Sowing new masculinities from childhood is building circles of children where they learn to feel, care and live together without armor.
There is a stage when children stop playing without thinking about who is watching them. From the age of eight, shame, comparison and the need to fit in take precedence over curiosity.
It is then that gender ceases to be a word and becomes an invisible filter that controls and shapes behaviors, emotions, and expectations. At this point, children's circles emerge as an essential tool to accompany them in the construction of a freer and healthier masculinity.
A safe space to learn to be and feel
Circles are not just workshops: they are spaces of listening and trust where sadness, anger, friendship or the desire to care can be spoken about without fear. They break with the mandate of emotional silence that permeates male socialization (Connell, 1995; Gilmore, 1990). As Rita Segato (2016) reminds us, patriarchy not only subordinates women, but also 'domestics' men, teaching them to repress vulnerability and demonstrate strength. Working with children before this pedagogy takes root is an essential task.
The circles here have a preventive and emancipatory function . They allow for the construction of bonds based on trust and mutual recognition — a “potential space” (Winnicott, 1971) where they can explore new ways of being without fear of being judged. Accompanying them through words, play and presence helps to deactivate the codes of hegemonic masculinity before they become armor.
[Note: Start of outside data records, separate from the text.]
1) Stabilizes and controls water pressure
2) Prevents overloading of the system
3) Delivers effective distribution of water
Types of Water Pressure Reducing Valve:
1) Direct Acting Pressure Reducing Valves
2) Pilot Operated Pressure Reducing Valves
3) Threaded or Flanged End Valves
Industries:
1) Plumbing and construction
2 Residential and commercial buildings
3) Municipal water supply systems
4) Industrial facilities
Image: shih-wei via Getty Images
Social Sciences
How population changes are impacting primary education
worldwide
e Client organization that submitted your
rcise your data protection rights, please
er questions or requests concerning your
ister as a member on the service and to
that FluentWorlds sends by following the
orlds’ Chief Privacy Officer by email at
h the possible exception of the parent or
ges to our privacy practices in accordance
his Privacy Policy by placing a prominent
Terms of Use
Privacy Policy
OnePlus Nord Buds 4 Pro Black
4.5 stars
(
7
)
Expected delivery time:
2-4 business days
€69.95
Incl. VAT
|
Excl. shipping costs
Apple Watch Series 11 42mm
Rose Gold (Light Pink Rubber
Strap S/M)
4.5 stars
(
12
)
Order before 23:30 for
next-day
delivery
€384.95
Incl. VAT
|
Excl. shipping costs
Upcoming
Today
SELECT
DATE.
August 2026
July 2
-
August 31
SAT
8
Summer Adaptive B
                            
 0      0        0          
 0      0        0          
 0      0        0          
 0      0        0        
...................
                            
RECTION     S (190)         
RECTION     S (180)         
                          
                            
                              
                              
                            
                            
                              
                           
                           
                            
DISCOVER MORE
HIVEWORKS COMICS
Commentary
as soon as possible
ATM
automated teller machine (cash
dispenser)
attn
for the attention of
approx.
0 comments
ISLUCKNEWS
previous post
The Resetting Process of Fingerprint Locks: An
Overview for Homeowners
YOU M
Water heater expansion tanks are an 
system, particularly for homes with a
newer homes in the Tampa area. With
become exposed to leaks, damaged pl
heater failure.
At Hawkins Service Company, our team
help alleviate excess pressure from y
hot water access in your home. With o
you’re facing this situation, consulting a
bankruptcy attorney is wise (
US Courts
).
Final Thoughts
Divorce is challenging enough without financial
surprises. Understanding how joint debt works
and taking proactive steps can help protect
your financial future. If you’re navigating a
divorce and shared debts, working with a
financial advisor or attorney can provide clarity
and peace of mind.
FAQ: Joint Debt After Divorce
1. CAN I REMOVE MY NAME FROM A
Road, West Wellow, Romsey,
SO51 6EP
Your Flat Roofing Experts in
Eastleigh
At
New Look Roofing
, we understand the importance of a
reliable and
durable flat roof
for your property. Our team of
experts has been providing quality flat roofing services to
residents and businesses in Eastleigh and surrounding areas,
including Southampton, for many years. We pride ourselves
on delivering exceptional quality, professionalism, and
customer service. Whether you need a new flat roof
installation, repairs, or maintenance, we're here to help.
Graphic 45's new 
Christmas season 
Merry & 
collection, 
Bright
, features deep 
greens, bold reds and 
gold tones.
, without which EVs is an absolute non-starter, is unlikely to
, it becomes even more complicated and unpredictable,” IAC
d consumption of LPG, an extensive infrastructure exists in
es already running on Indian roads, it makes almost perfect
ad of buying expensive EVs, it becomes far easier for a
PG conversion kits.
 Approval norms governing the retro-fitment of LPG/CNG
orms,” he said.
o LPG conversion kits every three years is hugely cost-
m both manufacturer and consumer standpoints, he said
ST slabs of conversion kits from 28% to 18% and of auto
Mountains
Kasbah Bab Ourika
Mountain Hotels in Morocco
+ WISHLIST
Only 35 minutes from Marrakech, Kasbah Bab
Unlearning to learn to care
From a young age, many boys learn to avoid what is associated with femininity: tenderness, dependence or care (Bourdieu, 1998; Bonino, 2002). This 'heteroaffirmation' is constructed in a group, and it is also in a group where it can be transformed. When a child says 'I also cry when my dog is sick' and the group listens to him with respect, vulnerability ceases to be a threat and becomes a bridge.
If we saw hegemonic masculinity as the risk factor it really is, it would alarm us as much as seeing a child with a cigarette in their mouth. But the smoke of this model is more subtle: it penetrates the way we speak, play and love, and ends up poisoning relationships, emotional health and coexistence.
Prevention and early detection
These spaces allow us to detect discomfort, isolation or situations of violence before they worsen. The competent educator or professional, from a close proximity, can act as a significant reference (Ortega, 2009), welcoming what the child expresses and giving it meaning.
Listening and working with emotions are paths to prevention: we don't have to wait for conflict to appear to act, but rather create environments where violence does not have the conditions to take root. Hegemonic masculinity can be a social risk, but also an opportunity to work on it with care and awareness.
Building community and co-responsibility
Children's circles also have a community dimension . When a group learns to share, to manage disagreements and to care for others, it is building citizenship. As Jordi Cascales (2020) points out, working with boys and men from an inclusion perspective involves recognizing vulnerabilities and offering non-hierarchical spaces of belonging. Circles are just that: small communities of belonging where you can be without competing.
Working with boys aged 8 to 12 is sowing the future. It is putting words to fear, tenderness and the desire for connection. If we want a society free of male chauvinism, we must educate children so that they can feel without fear, care without shame and live without armor.